TO-DO ITEM → How many of the lines below contain the word "beruflichen"? Reply with the number alone.

LISTED ENTRIES →
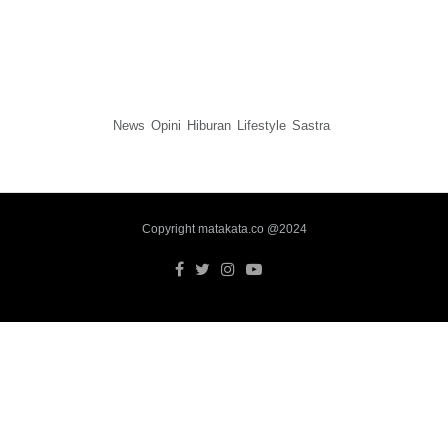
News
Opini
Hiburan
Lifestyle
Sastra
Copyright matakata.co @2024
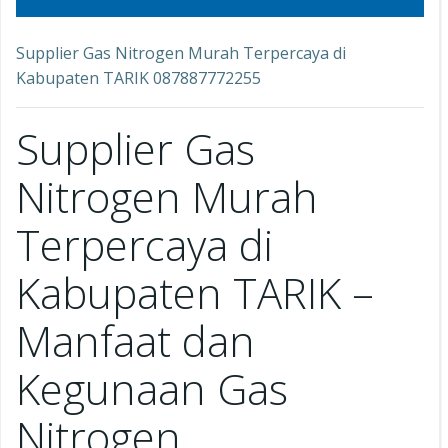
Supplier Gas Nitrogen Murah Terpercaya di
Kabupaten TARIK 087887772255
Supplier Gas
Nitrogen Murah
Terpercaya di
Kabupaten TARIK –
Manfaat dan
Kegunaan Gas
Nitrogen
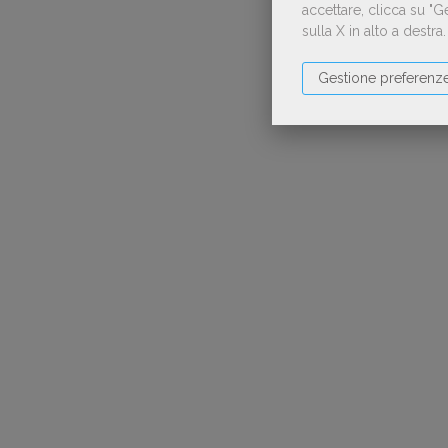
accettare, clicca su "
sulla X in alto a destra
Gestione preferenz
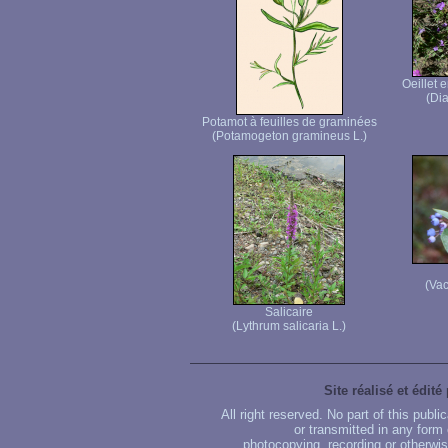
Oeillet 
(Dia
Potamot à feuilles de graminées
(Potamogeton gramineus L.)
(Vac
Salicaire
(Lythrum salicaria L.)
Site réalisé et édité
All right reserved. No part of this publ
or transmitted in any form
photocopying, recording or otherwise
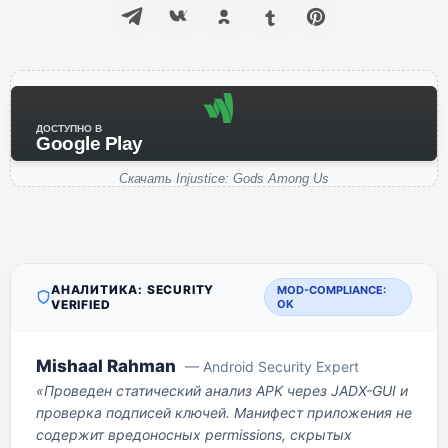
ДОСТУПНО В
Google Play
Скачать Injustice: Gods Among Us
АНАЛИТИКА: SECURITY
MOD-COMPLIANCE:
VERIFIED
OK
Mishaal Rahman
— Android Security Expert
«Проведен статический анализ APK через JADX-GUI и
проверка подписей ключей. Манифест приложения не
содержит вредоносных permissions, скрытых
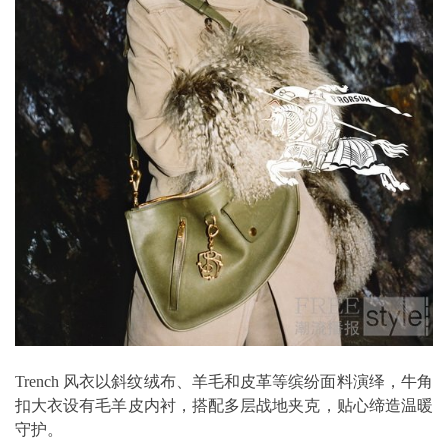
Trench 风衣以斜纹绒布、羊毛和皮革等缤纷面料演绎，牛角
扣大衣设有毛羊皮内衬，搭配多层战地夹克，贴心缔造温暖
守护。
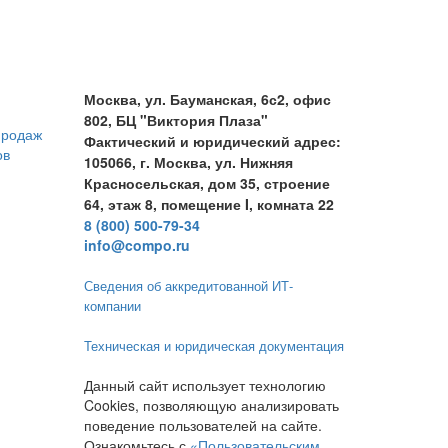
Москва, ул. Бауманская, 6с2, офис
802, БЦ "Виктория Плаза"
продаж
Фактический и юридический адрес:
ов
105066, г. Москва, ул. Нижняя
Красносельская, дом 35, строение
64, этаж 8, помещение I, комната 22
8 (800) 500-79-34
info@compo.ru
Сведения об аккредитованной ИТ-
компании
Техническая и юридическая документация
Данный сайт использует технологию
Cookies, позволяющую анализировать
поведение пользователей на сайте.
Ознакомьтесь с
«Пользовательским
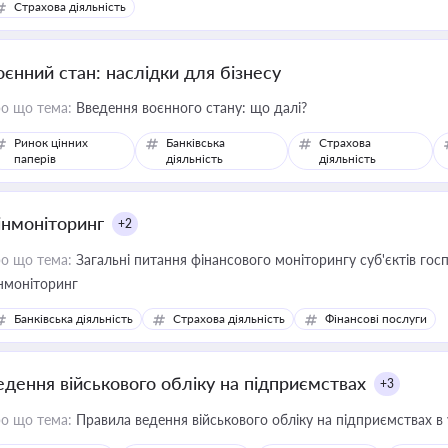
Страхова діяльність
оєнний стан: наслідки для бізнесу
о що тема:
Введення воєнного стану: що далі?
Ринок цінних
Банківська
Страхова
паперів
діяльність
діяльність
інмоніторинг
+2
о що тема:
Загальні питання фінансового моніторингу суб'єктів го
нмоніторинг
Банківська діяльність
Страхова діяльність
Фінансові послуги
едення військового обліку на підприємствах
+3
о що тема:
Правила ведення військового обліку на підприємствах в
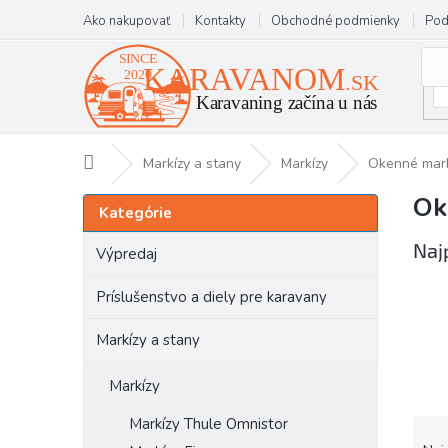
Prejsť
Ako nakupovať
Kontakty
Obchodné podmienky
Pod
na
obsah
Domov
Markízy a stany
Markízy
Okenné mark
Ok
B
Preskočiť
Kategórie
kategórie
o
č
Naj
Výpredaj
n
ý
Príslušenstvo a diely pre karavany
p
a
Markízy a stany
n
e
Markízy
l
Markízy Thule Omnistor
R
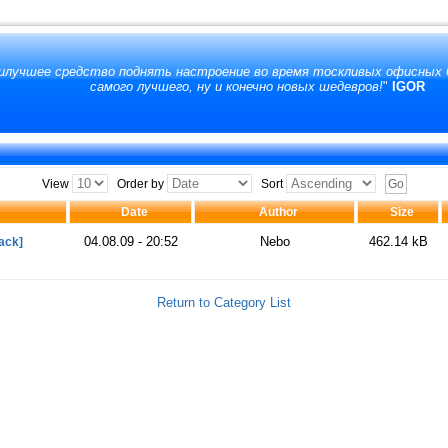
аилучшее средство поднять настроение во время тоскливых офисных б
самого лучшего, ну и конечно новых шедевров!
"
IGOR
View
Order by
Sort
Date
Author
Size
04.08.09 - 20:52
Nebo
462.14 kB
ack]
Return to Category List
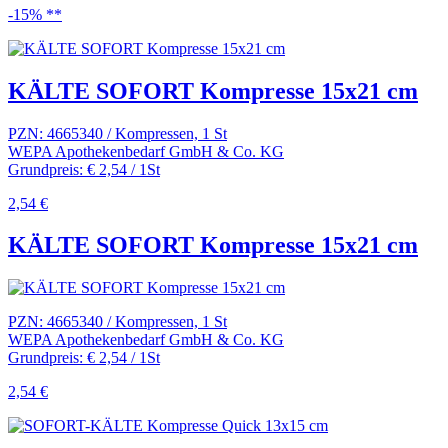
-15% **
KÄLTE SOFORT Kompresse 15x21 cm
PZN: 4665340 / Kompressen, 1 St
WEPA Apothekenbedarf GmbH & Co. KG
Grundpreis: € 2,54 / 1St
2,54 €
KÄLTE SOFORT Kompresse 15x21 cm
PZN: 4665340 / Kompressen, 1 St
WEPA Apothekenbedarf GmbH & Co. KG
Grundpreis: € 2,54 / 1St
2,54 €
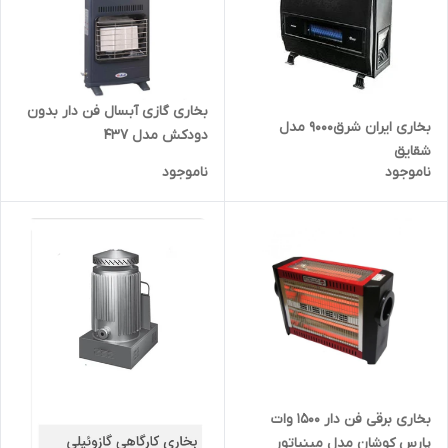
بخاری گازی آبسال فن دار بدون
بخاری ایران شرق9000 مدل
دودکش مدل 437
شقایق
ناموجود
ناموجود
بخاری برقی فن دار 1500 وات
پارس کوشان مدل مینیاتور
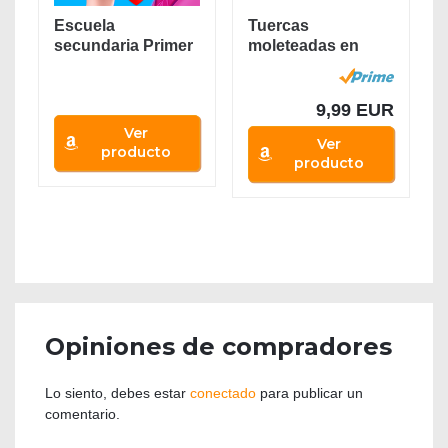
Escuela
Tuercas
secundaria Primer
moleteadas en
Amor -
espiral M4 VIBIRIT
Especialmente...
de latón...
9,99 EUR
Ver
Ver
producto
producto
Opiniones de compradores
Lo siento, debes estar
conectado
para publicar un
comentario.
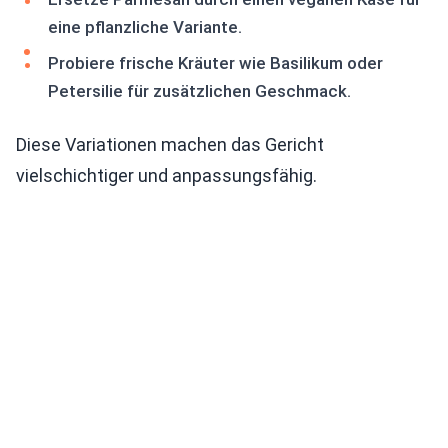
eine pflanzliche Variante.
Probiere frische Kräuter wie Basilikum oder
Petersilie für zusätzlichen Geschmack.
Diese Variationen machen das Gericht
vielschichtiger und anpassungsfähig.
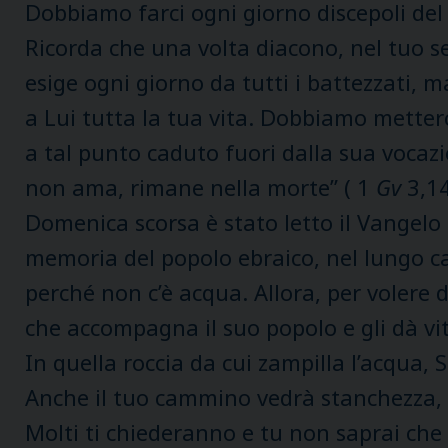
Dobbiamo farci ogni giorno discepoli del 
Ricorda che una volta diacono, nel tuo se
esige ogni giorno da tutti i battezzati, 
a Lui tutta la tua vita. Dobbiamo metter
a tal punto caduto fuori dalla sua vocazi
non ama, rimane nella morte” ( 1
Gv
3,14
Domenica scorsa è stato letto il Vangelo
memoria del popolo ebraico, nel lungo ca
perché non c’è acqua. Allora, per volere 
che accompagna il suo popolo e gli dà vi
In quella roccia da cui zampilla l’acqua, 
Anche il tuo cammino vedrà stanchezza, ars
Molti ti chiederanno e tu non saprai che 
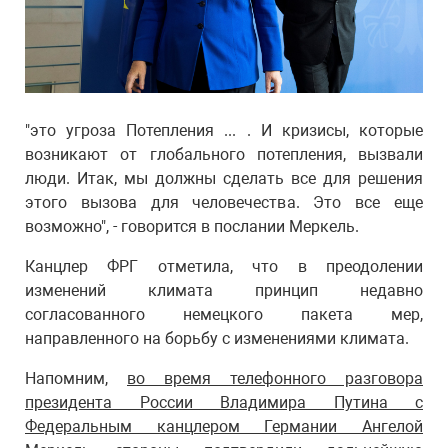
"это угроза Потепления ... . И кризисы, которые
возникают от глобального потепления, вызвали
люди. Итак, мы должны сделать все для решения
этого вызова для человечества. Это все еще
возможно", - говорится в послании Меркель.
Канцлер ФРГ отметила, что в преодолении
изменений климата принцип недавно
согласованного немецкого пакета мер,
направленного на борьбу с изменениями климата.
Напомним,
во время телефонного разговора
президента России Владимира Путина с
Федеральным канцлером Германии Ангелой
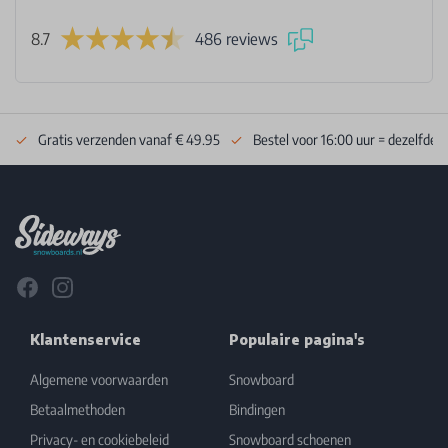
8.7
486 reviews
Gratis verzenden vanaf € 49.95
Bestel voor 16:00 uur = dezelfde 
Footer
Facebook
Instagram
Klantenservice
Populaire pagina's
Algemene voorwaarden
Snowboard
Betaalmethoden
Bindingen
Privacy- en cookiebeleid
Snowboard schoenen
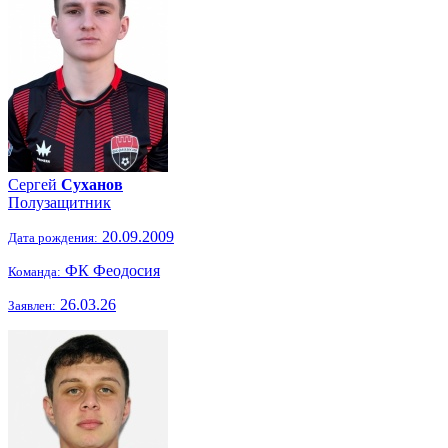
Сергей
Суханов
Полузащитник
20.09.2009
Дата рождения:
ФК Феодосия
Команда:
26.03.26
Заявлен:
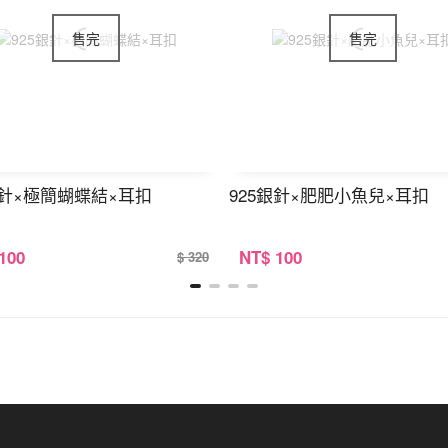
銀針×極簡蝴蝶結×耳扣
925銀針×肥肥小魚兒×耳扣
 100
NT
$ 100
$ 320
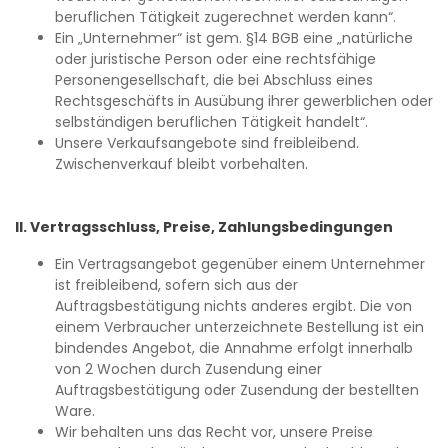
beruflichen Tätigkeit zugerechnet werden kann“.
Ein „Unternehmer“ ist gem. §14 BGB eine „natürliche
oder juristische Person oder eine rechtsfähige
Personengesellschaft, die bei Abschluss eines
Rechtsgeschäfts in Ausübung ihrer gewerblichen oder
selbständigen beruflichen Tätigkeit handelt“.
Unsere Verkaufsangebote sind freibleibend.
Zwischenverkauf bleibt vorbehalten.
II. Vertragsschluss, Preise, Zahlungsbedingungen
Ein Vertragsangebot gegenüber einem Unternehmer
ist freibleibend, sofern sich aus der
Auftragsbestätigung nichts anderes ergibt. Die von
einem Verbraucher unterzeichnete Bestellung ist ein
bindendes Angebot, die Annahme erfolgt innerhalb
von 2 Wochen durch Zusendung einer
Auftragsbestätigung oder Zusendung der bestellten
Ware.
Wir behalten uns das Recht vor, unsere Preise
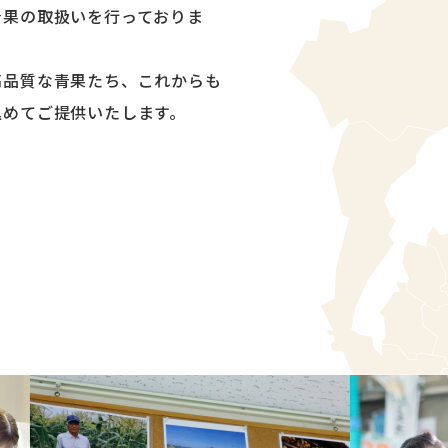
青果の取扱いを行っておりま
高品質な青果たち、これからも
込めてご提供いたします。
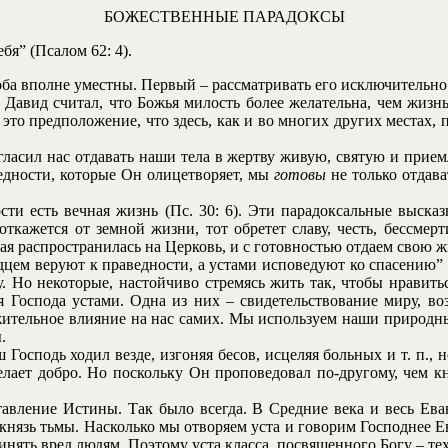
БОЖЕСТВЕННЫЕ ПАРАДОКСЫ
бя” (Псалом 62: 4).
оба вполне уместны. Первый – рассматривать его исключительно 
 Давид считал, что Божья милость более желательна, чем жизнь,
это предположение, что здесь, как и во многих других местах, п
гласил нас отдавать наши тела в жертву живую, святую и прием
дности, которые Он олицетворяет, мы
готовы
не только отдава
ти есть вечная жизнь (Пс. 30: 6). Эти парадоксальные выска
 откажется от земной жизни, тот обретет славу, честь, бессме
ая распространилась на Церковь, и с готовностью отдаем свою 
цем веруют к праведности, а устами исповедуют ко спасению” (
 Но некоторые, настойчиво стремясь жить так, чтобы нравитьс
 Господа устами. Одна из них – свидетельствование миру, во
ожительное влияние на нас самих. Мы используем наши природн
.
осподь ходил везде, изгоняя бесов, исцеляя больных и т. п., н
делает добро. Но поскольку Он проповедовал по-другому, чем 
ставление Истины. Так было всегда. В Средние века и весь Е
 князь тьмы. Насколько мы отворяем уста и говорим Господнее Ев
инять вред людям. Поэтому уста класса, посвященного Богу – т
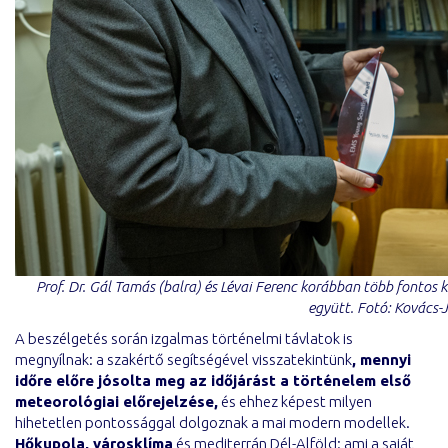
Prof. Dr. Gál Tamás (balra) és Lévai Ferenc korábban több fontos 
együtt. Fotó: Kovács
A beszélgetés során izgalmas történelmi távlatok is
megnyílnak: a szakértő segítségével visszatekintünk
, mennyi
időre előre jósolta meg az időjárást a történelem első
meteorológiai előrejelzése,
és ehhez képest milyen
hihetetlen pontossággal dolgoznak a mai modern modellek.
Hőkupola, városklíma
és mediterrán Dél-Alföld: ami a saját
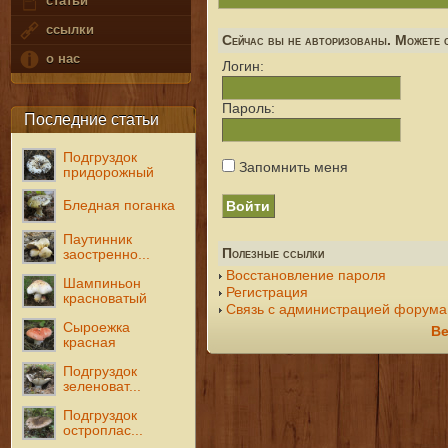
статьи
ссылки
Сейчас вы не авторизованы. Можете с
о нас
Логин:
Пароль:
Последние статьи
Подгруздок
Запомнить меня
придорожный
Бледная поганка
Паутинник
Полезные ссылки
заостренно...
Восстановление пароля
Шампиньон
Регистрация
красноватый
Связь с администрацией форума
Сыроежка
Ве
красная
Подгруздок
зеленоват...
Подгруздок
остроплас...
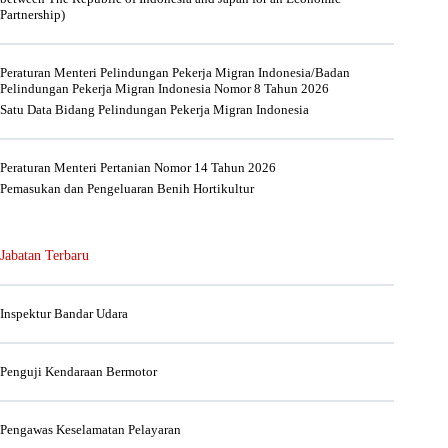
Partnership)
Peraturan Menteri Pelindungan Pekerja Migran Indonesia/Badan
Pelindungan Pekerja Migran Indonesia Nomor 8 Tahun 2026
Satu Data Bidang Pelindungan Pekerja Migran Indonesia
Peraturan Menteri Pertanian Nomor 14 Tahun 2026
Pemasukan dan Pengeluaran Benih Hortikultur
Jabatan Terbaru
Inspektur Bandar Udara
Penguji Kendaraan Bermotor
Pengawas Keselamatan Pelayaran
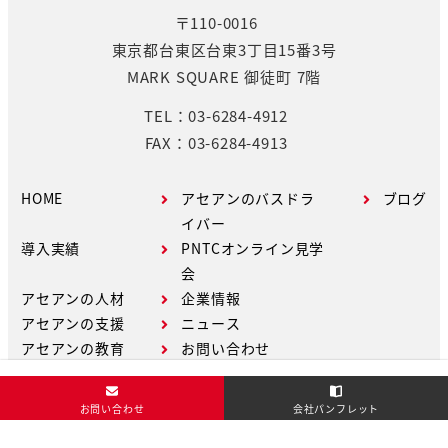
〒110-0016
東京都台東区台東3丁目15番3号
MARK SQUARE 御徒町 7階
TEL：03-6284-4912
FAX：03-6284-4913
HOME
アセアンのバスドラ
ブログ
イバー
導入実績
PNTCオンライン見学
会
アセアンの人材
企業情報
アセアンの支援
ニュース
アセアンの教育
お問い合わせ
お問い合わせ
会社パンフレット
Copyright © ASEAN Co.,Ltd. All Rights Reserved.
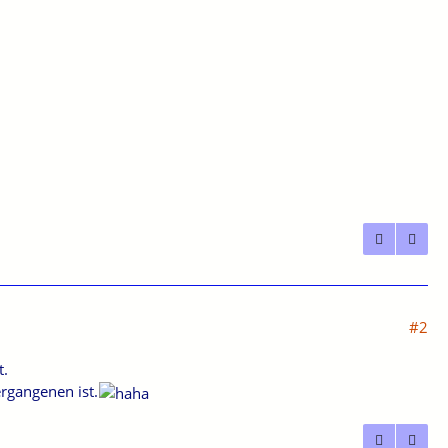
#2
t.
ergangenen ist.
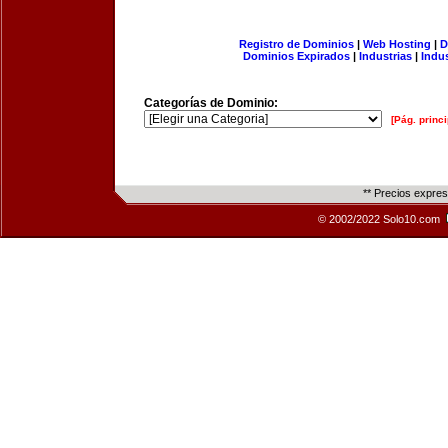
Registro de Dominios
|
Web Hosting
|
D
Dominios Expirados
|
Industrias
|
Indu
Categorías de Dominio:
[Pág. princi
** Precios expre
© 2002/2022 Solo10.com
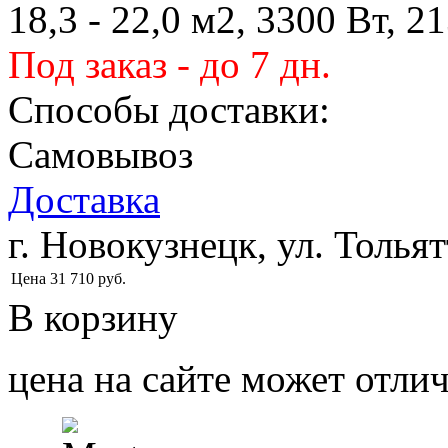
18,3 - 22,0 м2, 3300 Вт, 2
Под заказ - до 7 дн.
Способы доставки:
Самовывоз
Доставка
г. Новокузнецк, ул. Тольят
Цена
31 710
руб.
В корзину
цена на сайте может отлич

OUTPUT BELOW → 2